# Speedlink Gamepad wird nicht erkannt!



## ibex (4. Februar 2011)

Hallo Leute!
eigentlich ist das eines der einfachsten dinge auf der welt so einen blöden gamepad zum laufen zu bringen aber dieser " Speedlink STRIKE FX Wireless Gamepad" bringt mich zur verzweiflung.

Habe Win 7 / Win XP ...wenn ich den Pad anstecke über USB wird er automatisch installiert und kann verwedet werden, so steht es zumindest da.
Im Gerätemanager ist er auch vorhanden aber wenn ich ihn jetzt kalibrieren möchte funktioniert keine einzigste Taste  
Irgendwie bekommt der Pad es nicht auf die reihe die tastenfunktionen beim betätigen an den rechner zu senden ?!?! 
Ich habe schon viel erlebt aber das ist auch mir neu 

Hat einer einen Rat?

lg


----------



## Herbboy (4. Februar 2011)

Meinst Du jetzt nur in der windows-Konfig, oder geht es auch in Spielen nicht? 

Und ist das Gamepad denn überhaupt an?

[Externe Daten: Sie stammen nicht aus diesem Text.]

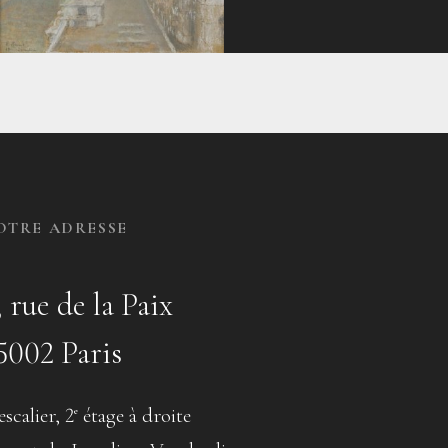
OTRE ADRESSE
, rue de la Paix
5002 Paris
escalier, 2
étage à droite
e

Wireless muss man ja auch einschalten, sonst würden die ja dauernd Strom ziehen   Vlt. muss man auch erst ne Taste zum Anmelden an dem USB-Empfänger drücken?


----------



## ibex (4. Februar 2011)

Erkannt wird das Gamepad überall ... unter windows in spielen usw...aber Tastenbelegung funktioniert dann halt nicht egal ob in windows oder in spielen!

AN ist das pad auch hab echt schon alles probiert, voll geladen ist es auch! Hab langsam das gefühl als wenn es garnicht für den PC bestimmt ist obwohl auf der packung PS3/PC stand 

lg


----------



## Herbboy (4. Februar 2011)

Vlt. schau mal, ob es eine Taste zum Umschalten gibt. Ich hab auch ein gamepad, das man zwischen PC und PS-Modus umstellen kann.


Und nochmal die Frage: wenn Du ein Spiel startest: kannst Du dann nichts steuern? Das mit dem "wird erkannt" könnte nämlich nur den USB-Empfänger betreffen, vielleicht meldet der sich selber schon als "gamepad" an, obwohl er ja nur der Empfänger ist.

Und geht das Gamepad denn, wenn Du es per USB-kabel anschließt?


----------